You are currently viewing Four Ways to Store Your Data Other than Excel

Four Ways to Store Your Data Other than Excel

Pop quiz: Do you like the analytic tools you have? 

If the answer is “No,” “Not very much,” or “I didn’t know I had a choice!” it’s time to re-evaluate the tools you have. This isn’t a popularity contest. I‘m not going to rain hate down on any particular programs because I believe they all have their place in analytic work, no matter how loudly the angry data scientist mob chants, “Down with Excel!” What I would like to do instead is to challenge you to think about what you use – and what you aren’t using – to see if there might be a better fit with your needs. What is the best analytic software for you, your non-profit or small business, and your ultimate goals?

Let’s start with some simple questions about your data and analytic needs. If you really want to take this little exercise seriously, you can jot down your answers for reference. If you’re more just curious to learn more about options out there, you can skip ahead.
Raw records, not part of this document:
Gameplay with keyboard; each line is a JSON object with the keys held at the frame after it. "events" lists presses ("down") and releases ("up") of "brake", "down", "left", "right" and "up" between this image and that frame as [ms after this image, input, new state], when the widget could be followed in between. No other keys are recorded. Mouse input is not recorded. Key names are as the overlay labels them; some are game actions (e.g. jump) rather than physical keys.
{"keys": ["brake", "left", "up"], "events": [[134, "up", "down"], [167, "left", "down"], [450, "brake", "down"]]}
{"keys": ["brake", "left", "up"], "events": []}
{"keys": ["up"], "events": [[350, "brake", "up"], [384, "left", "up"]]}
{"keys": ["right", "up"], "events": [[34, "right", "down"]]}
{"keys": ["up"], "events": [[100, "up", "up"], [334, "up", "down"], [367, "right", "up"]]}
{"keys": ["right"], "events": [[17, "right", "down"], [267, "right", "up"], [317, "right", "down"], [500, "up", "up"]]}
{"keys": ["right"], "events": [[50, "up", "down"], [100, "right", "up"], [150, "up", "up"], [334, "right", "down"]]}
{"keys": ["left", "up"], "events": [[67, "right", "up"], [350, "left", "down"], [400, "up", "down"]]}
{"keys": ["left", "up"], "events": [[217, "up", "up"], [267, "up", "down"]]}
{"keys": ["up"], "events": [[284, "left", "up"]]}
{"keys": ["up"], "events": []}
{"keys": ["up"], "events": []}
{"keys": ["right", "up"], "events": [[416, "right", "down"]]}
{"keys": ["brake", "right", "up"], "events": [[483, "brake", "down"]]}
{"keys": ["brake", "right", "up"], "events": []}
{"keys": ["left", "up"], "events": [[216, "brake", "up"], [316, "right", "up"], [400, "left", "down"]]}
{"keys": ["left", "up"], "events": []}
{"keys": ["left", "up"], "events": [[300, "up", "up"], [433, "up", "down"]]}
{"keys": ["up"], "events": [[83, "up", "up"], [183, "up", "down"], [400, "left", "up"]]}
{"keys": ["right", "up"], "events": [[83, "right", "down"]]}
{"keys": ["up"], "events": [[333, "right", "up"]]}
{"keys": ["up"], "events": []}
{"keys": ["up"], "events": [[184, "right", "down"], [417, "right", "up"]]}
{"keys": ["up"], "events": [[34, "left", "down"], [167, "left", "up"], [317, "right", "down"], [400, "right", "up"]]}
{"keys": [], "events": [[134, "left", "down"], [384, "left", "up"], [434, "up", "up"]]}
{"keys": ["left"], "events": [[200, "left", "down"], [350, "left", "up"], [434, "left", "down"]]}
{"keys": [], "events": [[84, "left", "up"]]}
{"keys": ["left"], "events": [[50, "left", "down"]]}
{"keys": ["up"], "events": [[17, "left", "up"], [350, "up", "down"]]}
  1. How much data do you have? Roughly, how many rows (thousands, hundreds or millions) and how many columns (a few, several dozen, hundreds?)
  2. Are they in one place or dozens of separate places? In one file or many?
  3. How often, if ever, are those datasets updated or changed?
  4.  Do you need to clean or change these files before you can use them for you analytic work (e.g. fix errors, combine two different files, create calculated columns)?
  5. Is it necessary to filter to a subset of your data or summarize (e.g. add up) parts of your data to get the information you need?
  6. Are you or do you want to create visual reports from these datasets?
  7. If yes, is all you need a static image or should people be able to interact with the visualization (choosing what years or subcategories to look at, drilling down, etc.)?
  8. How many people need to receive or view the results of your analytics?
  9. Do the underlying data or the reports themselves need to be only made available to certain people?

Now that we’ve thought through the key elements of what we might need from analytic software, it’s time to tackle the plethora of options. Today, we’ll start with Data Storage. It’s the foundational piece: you need a place to keep your data. Many organizations don’t even realize they’ve made a choice here.

Data storage is wherever your data live. Raise your hand if that’s in Excel files! It’s okay. Excel does technically count as data storage because it’s holding data for you to come back to later. However, there are many other ways for you to store your data, and some may be much better for your particular data needs.

Note: If your “data” are in images, emails, Word, or something else that isn’t actually directly accessible then you have an extraction problem you need to solve first.

Excel

Excel can absolutely manage keeping values in columns and rows. It’s often the default choice – the one folks don’t realize they’re making. While Excel can do the job, there are some serious limitations that you should think about before continuing down the “but it’s what we’ve always done” path. 

Excel is a poor choice is if you have data in the 6-figure row range, as it has file size limits. It’s also not a great choice if you need to merge multiple files together, as copying/pasting is very error-prone and functions like VLOOKUPs (joining two tables on a shared key field) have issues like dropping anything from either table that doesn’t match or breaking if a column is added to a table. Finally, the biggest threat from Excel is its auto-formatting habits. If you have a column with ZIP codes or other numbers that need to be stored as text, you can bid your leading zeroes a fond farewell! I’ve also heard horror stories about date fields getting corrupted – suddenly you’ve got things from May 21, 8352.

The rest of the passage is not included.